What you will do
Which lines in the records below include the word "position"? Report each of them in full.

Records from a data source
*** Block opens ***

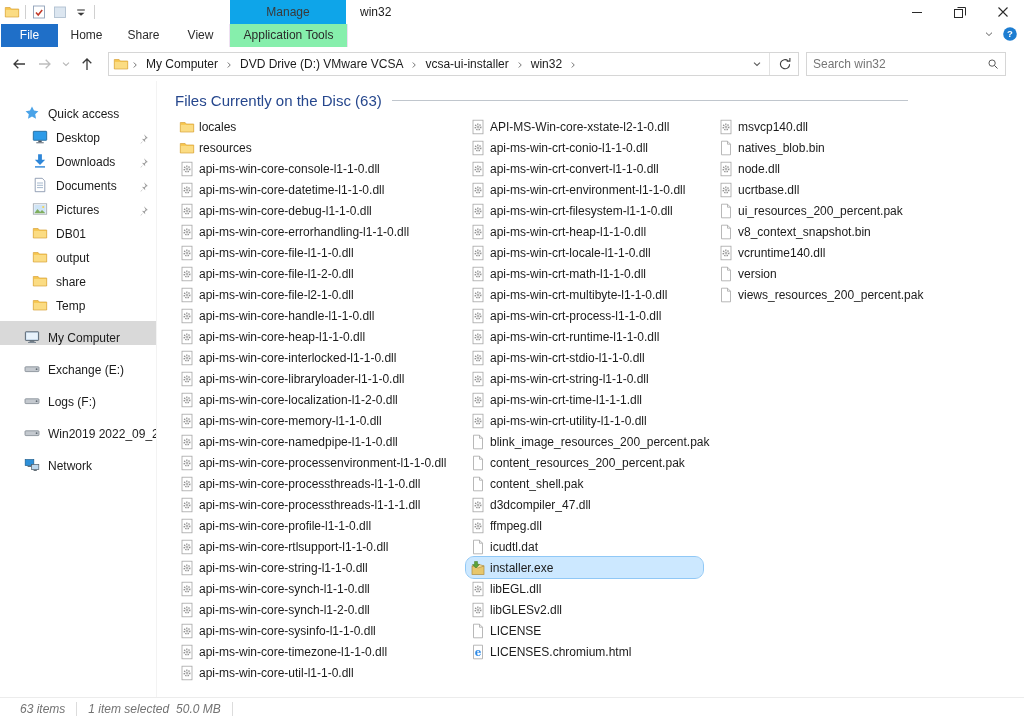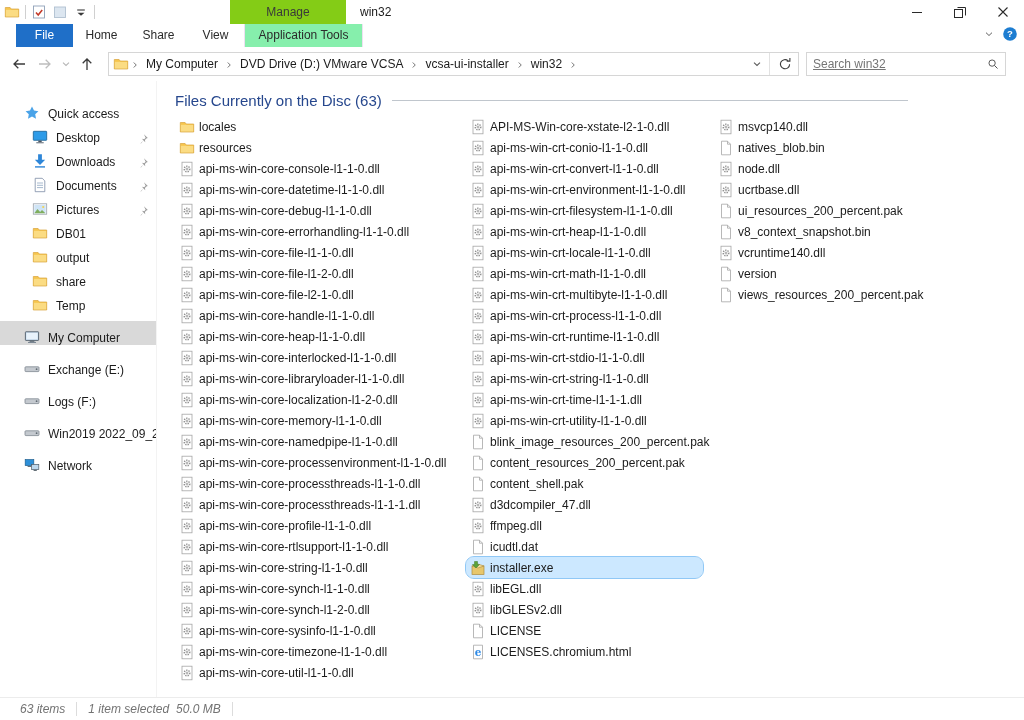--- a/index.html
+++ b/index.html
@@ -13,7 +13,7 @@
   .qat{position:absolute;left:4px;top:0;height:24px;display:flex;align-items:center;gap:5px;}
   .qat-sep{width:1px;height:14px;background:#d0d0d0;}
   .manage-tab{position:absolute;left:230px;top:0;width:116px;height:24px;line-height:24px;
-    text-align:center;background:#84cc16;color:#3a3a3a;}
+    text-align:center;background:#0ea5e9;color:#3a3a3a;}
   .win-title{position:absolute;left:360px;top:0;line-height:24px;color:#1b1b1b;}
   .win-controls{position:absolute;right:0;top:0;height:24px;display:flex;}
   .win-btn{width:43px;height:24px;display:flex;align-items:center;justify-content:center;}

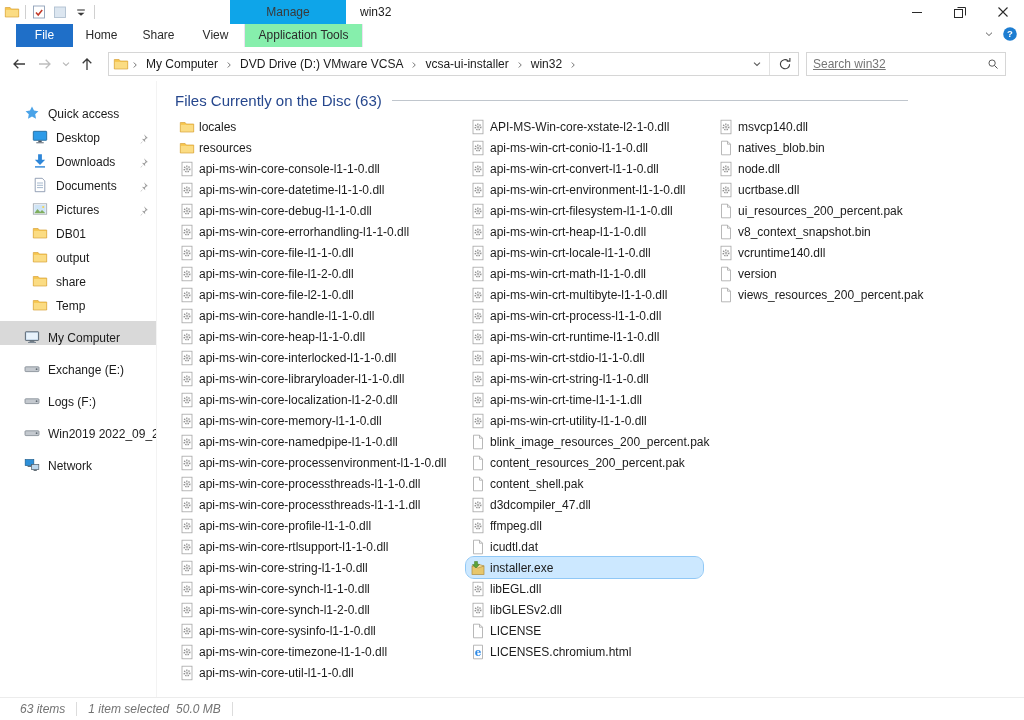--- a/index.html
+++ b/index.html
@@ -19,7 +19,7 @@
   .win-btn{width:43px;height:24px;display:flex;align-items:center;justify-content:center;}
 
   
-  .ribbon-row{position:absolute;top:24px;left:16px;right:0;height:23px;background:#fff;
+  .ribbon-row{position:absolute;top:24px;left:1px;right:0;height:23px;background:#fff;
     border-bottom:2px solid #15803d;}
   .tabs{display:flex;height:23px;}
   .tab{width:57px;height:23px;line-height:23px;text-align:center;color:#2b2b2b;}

*** Block closes ***

Solution to this exercise
   .qat{position:absolute;left:4px;top:0;height:24px;display:flex;align-items:center;gap:5px;}
   .manage-tab{position:absolute;left:230px;top:0;width:116px;height:24px;line-height:24px;
   .win-title{position:absolute;left:360px;top:0;line-height:24px;color:#1b1b1b;}
   .win-controls{position:absolute;right:0;top:0;height:24px;display:flex;}
-  .ribbon-row{position:absolute;top:24px;left:16px;right:0;height:23px;background:#fff;
+  .ribbon-row{position:absolute;top:24px;left:1px;right:0;height:23px;background:#fff;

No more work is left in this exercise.